Ja, das ist auch so. Ein 100% Analogon zu "Datenbanken" in MySQL o.Ä. gibt es bei Oracle nicht. Zumindest für Oracle 11g (und frühere Version) läuft auf einem Oracle-"Server" (nicht physischer Server, sondern "Dienst") _genau eine _Datenbank. 



rwolf hat gesagt.:


> bei MS-SQL und bei MySQL bin ich von der
> Hierarchie Server(URL) -> DB -> Tabellen -> Tabellenfelder ausgegangen,



Wenn du mit entsprechenden Rechten angemeldet bist, dann kannst du auch unter Oracle alle existierenden Scheema / User abfragen. Das kommt den "Datenbanken" in MySQL usw. wohl am nächsten. Aber als empfehlenswert erachte ich das nicht. 

Auf die ganzen JDBC-Methode zum Abrufen der META-Daten würde ich mich auch nicht wirklich verlassen. Da ist viel gar nicht oder nur unzureichend implementiert. 

Was die Methode getCatalogs() zurückliefern soll, kann ich nur raten. Ich kenne Catalogs als eine Art zusätzliche Scheemas, die man zur Wiederherstellung von Daten nutzt. Dann gibts noch Catalog views .... aber wie auch immer, ich bin alles andere als ein DB Admin. Ich kenne Oracle Datenbank in erster Linie nur von der Anwender-Seite her. Wenn deine Fragen spezieller werden, dann ist das hier vermutlich auch nicht mehr das richtige Forum für dich.

Aber insgesamt seh ich immer noch nicht die großartigen Probleme oder was deine eigentliche Frage nun tatsächlich umfasst. Ich hab bisher so viel verstanden, dass du Tabellen (und / oder deren Inhalte?) von A nach B kopieren willlst. 

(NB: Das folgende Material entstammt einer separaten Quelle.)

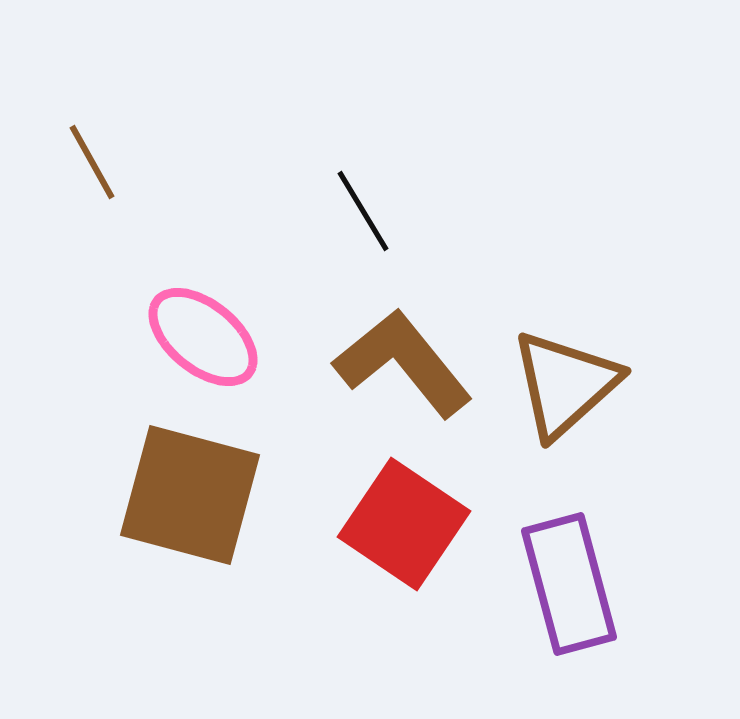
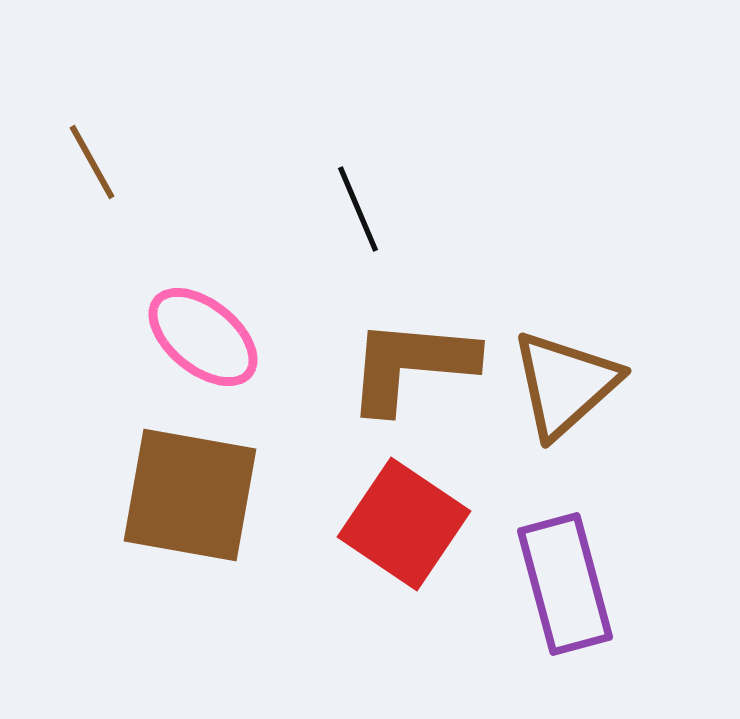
black line: moved 5 px left, 2 px up; rotated 8 degrees clockwise
brown L-shape: moved 8 px right, 2 px down; rotated 46 degrees counterclockwise
brown square: rotated 5 degrees counterclockwise
purple rectangle: moved 4 px left
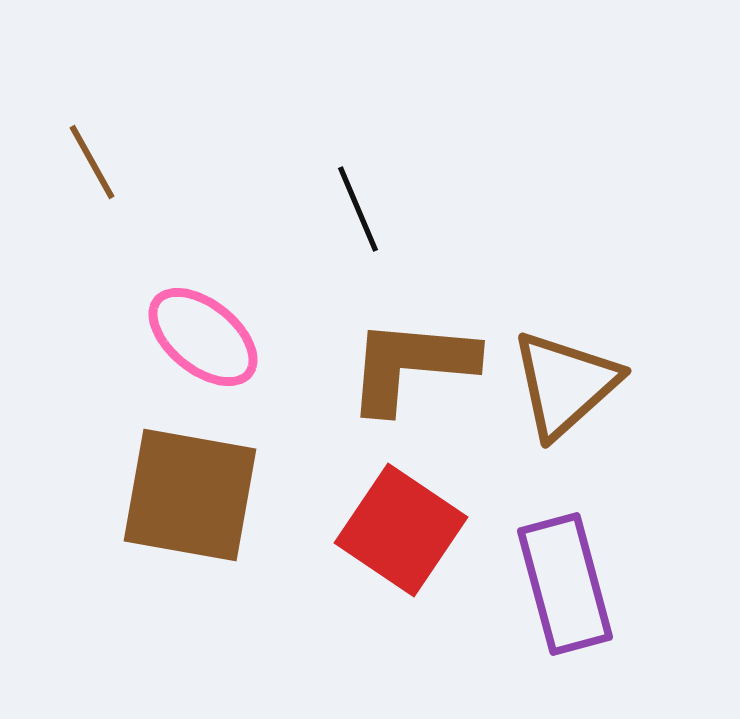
red square: moved 3 px left, 6 px down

Wenn du ein wenig basischer einfach nur Tabellen und Tabellen-Felder auslesen willst, dann schau dir mal `USER_TABLES` und `USER_TAB_COLUMNS` an.



rwolf hat gesagt.:


> man versteht jetzt hoffentlich besser , warum für ORACLE ein ER-Modell hilfreich wäre..



...nicht so wirklich


----------



## rwolf (5. Okt 2016)

hallo stg,
erstmal vielen vielen Dank für Deine "Anteilnahme" !

ich hab halt gemeint, man könne bei ORACLE die ganzen Metadaten mit SQL
holen, 
z.B. in SQL-Plus  : SELECT ora_database_name FROM dual;
gibt mir den Namen der aktuellen Datanbank 

darauf aufbauend wollte ich mit SQL etwa folgendes machen : (PSEUDO-SQL) :
1.) SELECT <databases> FROM <server>
2.) SELECT <schemata> FROM <databases> WHERE database = selected-DB
3.) SELECT <tables> FROM <schemata> WHERE schema = selected-schema
4.) get Metadata FROM table
das funzt bei mir mit MS-SQL und MYSQL(da ohne Schema), aber eben Nicht mir ORACLE..

für so  eine Konstruktion wäre ein ER-Model halt hilfreich..

weiß übrigens jemand, wie das bei IBM_DB2 ist ?

mittlerweile krieg ich jetzt meine Metadaten in mein Programm
gemäß der im Erstbeitrag gezeigten Grafik (Screenshot), nur
daß in der Liste links die einzige DB steht..


----------